A 800 000 m3 balloon to pierce the dust of the Galaxy

CNES / Emmanuel Grimault

PILOT is launched by CNES as part of a campaign from Alice Springs in central Australia. The mass of PILOT approaches the ton and the balloon will have to reach an altitude of almost 40 km. At its maximum altitude, the inflated stratospheric balloon of 800,000 m3 of helium reaches a diameter of about 100 m in diameter (the largest open balloon launched by CNES).

The flight takes place during one of the two annual inversions of the stratospheric winds, a condition necessary to allow to make observations for more than 30 hours at the ceiling. The PILOT experiment has already been launched for the first time since September 2015 in Canada in the Northern Hemisphere. This new flight from the southern hemisphere will allow to observe exceptional astrophysical sources such as the Magellanic clouds, satellite galaxies of our own and also the regions of the the Milky Way center, inaccessible from the northern hemisphere.

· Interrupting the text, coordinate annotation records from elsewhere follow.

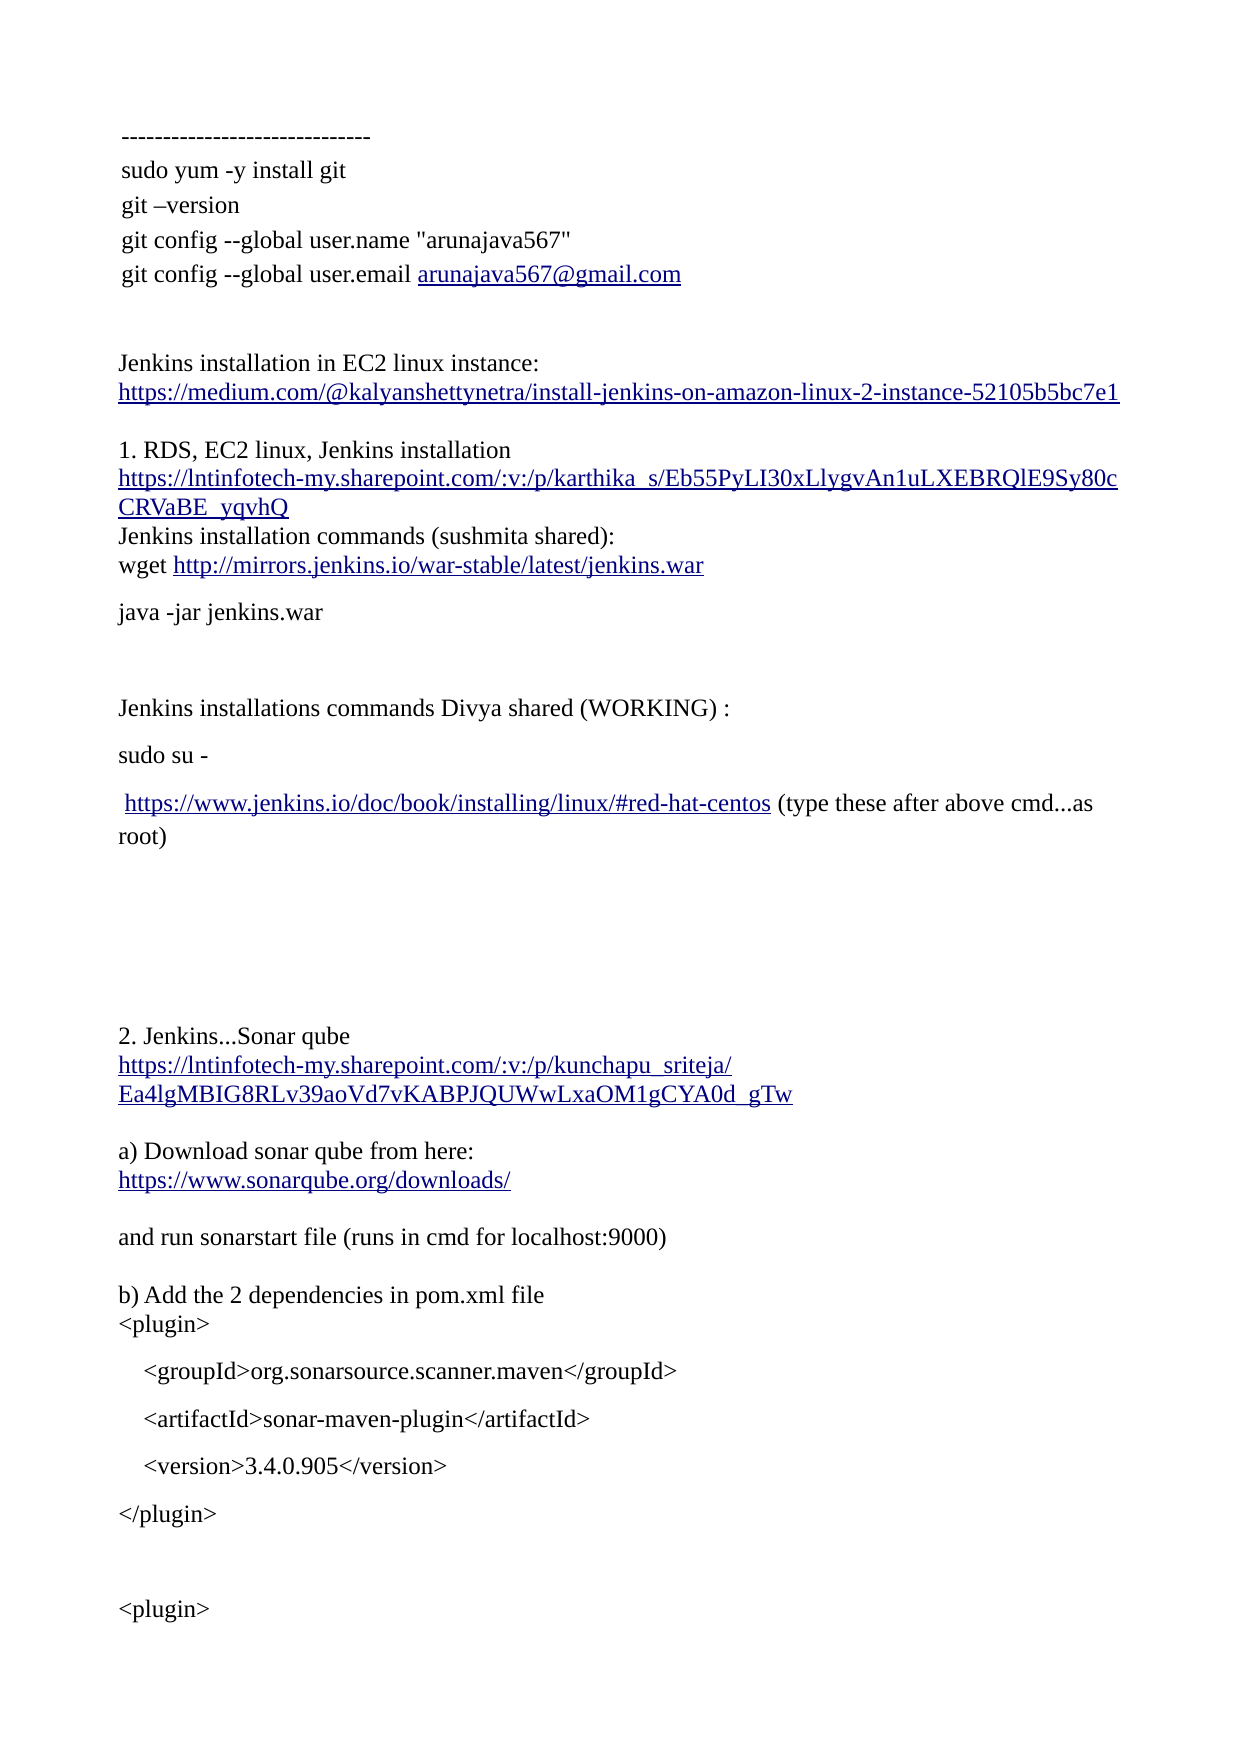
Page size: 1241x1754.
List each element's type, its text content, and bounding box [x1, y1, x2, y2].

text java -jar jenkins.war [118, 597, 1122, 626]
text wget http://mirrors.jenkins.io/war-stable/latest/jenkins.war [118, 550, 1122, 578]
text Jenkins installation in EC2 linux instance: [118, 348, 1122, 377]
text </plugin> [118, 1499, 1122, 1528]
text sudo su - [118, 740, 1122, 769]
text <groupId>org.sonarsource.scanner.maven</groupId> [118, 1356, 1122, 1385]
table_cell sudo yum -y install git [118, 153, 910, 187]
text and run sonarstart file (runs in cmd for localhost:9000) [118, 1222, 1122, 1251]
text Jenkins installation commands (sushmita shared): [118, 521, 1122, 550]
table_cell ------------------------------ [118, 118, 910, 153]
text 2. Jenkins...Sonar qube [118, 1021, 1122, 1050]
text <version>3.4.0.905</version> [118, 1451, 1122, 1480]
text <plugin> [118, 1594, 1122, 1623]
text a) Download sonar qube from here: [118, 1136, 1122, 1165]
text b) Add the 2 dependencies in pom.xml file [118, 1280, 1122, 1309]
table_cell git config --global user.name "arunajava567" [118, 222, 910, 256]
text https://lntinfotech-my.sharepoint.com/:v:/p/kunchapu_sriteja/Ea4lgMBIG8RLv39aoVd7vKABPJQUWwLxaOM1gCYA0d_gTw [118, 1050, 1122, 1107]
text <plugin> [118, 1309, 1122, 1337]
text https://medium.com/@kalyanshettynetra/install-jenkins-on-amazon-linux-2-instance-52105b5bc7e1 [118, 377, 1122, 406]
table_cell git config --global user.email arunajava567@gmail.com [118, 256, 910, 291]
table_cell git –version [118, 187, 910, 222]
text https://www.jenkins.io/doc/book/installing/linux/#red-hat-centos (type these after above cmd...as root) [118, 788, 1122, 849]
text <artifactId>sonar-maven-plugin</artifactId> [118, 1404, 1122, 1433]
text 1. RDS, EC2 linux, Jenkins installation https://lntinfotech-my.sharepoint.com/:v:/p/karthika_s/Eb55PyLI30xLlygvAn1uLXEBRQlE9Sy80cCRVaBE_yqvhQ [118, 435, 1122, 521]
text https://www.sonarqube.org/downloads/ [118, 1165, 1122, 1194]
text Jenkins installations commands Divya shared (WORKING) : [118, 693, 1122, 721]
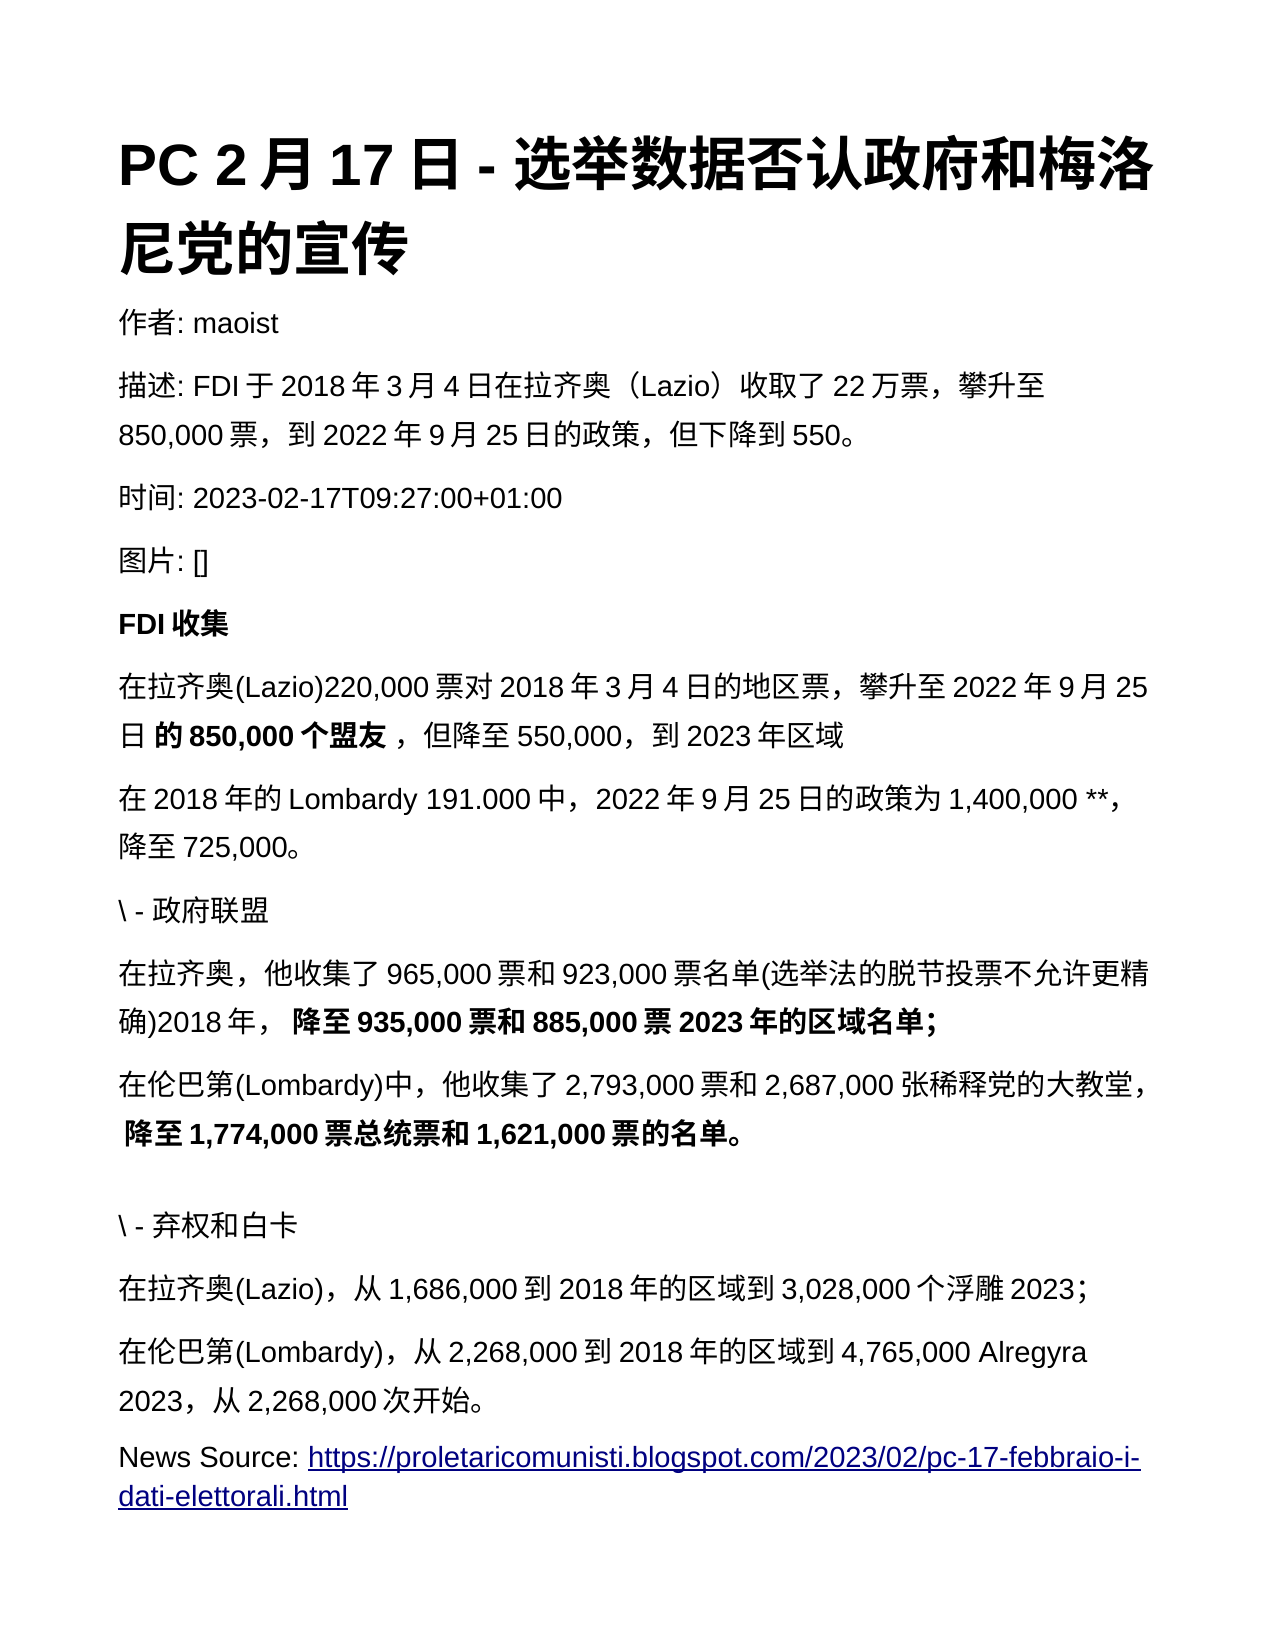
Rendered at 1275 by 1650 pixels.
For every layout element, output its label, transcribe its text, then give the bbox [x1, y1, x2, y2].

text 在伦巴第(Lombardy)中，他收集了2,793,000票和2,687,000张稀释党的大教堂， 降至1,774,000票总统票和1,621,000票的名单。 [118, 1062, 1157, 1153]
text \ - 政府联盟 [118, 887, 1157, 929]
text 作者: maoist [118, 299, 1157, 342]
text 在伦巴第(Lombardy)，从2,268,000到2018年的区域到4,765,000 Alregyra 2023，从2,268,000次开始。 [118, 1328, 1157, 1419]
text FDI收集 [118, 601, 1157, 643]
text 在拉齐奥(Lazio)，从1,686,000到2018年的区域到3,028,000个浮雕2023； [118, 1265, 1157, 1308]
text 在拉齐奥(Lazio)220,000票对2018年3月4日的地区票，攀升至2022年9月25日 的850,000个盟友 ，但降至550,000，到2023年区域 [118, 664, 1157, 754]
text 在2018年的Lombardy 191.000中，2022年9月25日的政策为1,400,000 **，降至725,000。 [118, 775, 1157, 866]
text \ - 弃权和白卡 [118, 1202, 1157, 1244]
text 在拉齐奥，他收集了965,000票和923,000票名单(选举法的脱节投票不允许更精确)2018年， 降至935,000票和885,000票2023年的区域名单； [118, 950, 1157, 1041]
text News Source: https://proletaricomunisti.blogspot.com/2023/02/pc-17-febbraio-i-dati-elettorali.html [118, 1440, 1157, 1512]
text 描述: FDI于2018年3月4日在拉齐奥（Lazio）收取了22万票，攀升至850,000票，到2022年9月25日的政策，但下降到550。 [118, 363, 1157, 453]
text 图片: [] [118, 537, 1157, 580]
subtitle PC 2月17日 - 选举数据否认政府和梅洛尼党的宣传 [118, 118, 1157, 287]
text 时间: 2023-02-17T09:27:00+01:00 [118, 474, 1157, 517]
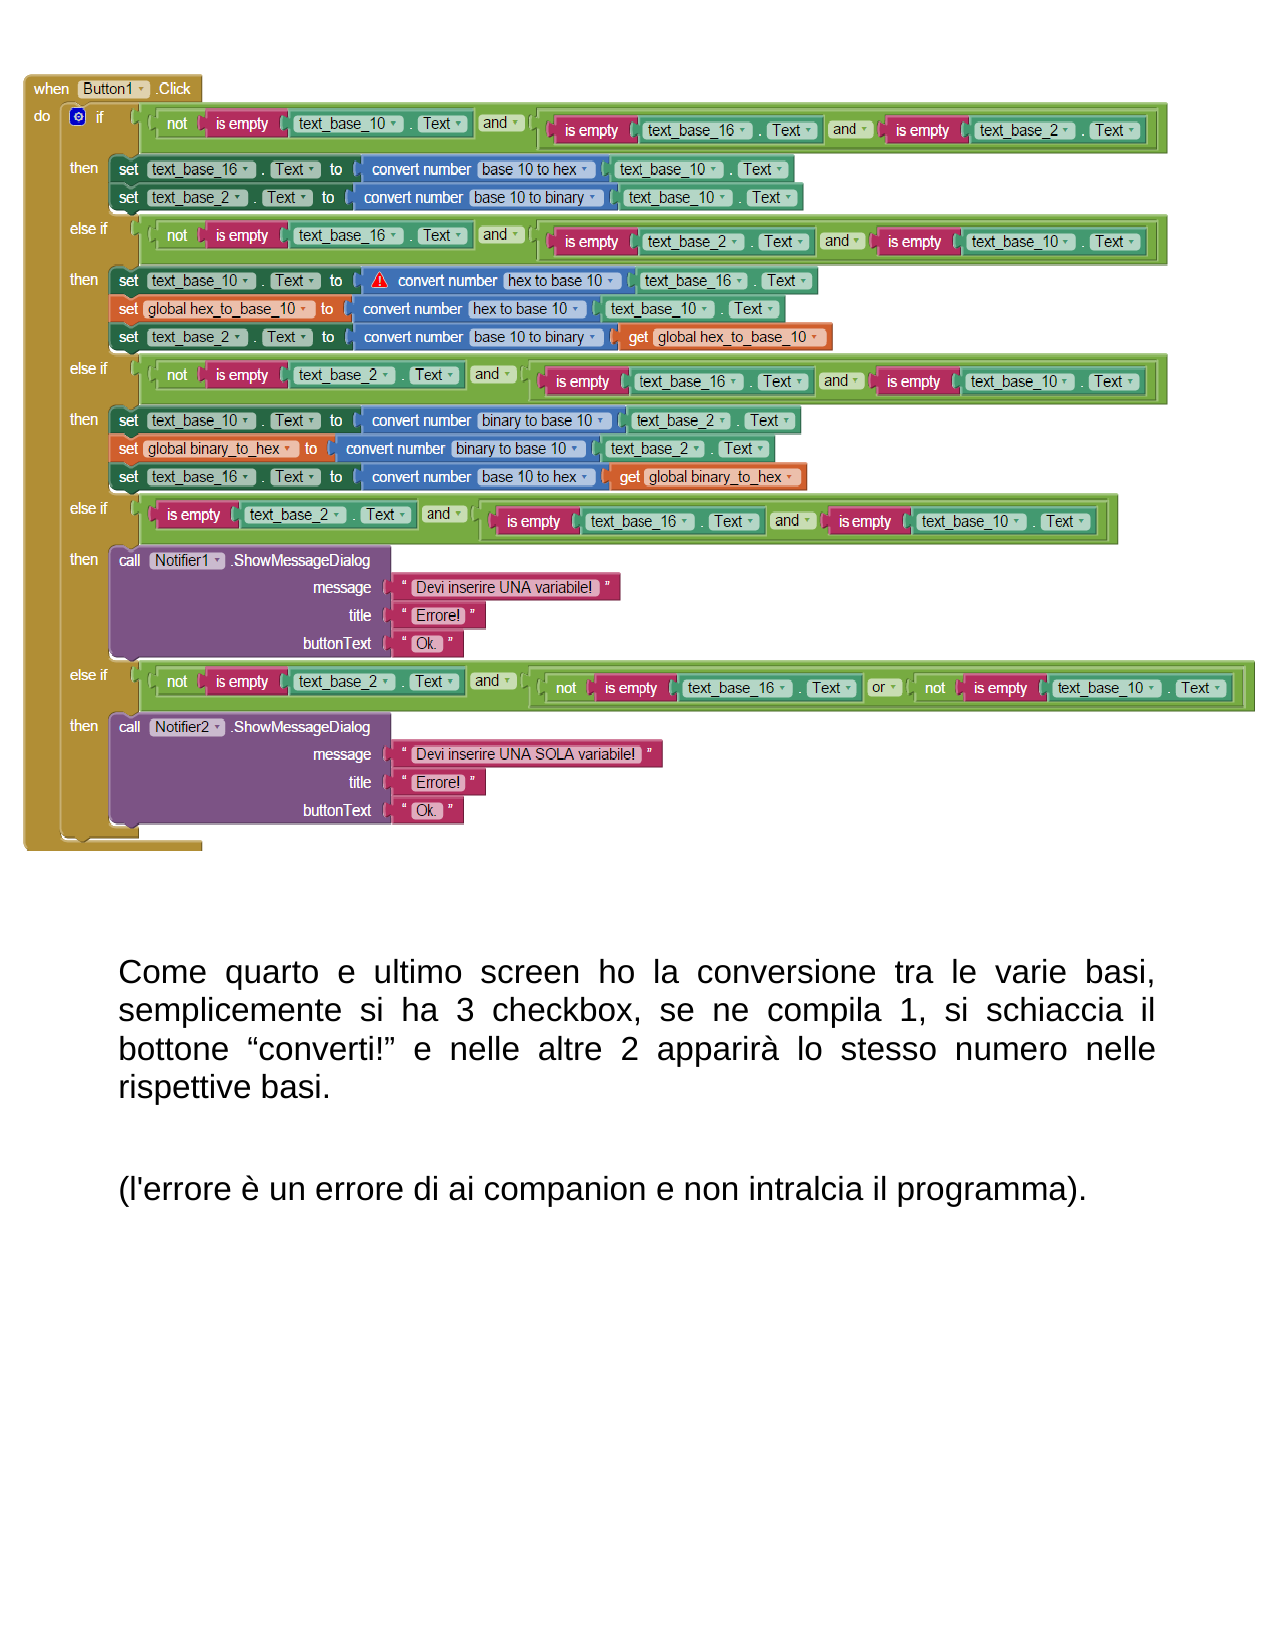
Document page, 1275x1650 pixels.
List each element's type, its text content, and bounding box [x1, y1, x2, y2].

See  - the CNRS-CEA press release (14 April 2017)
       - the CEA Department of Astrophysics website
       - the IRAP website (Institut de recherche en astrophysique et planétologie)

 

 [1] The PILOT experiment (Polarized Instrument for Long-wavelength Observations of the Tenuous interstellar matter) was devised and carried out by CNRS scientists and engineers at the Institute of Astrophysics and Planetology IRAP (CNRS/CNES/Paul Sabatier University) and the Institute of Space Astrophysics IAS (CNRS/Université Paris-Sud), with major contributions from the CNES (Toulouse), ESA, the La Sapienza universities in Rome (Italy) and Cardiff (United Kingdom) and the CEA-Irfu (Saclay) , which developed the focal plane and its electronic reading. The whole project is supported by the CNRS laboratories and by CNES funding.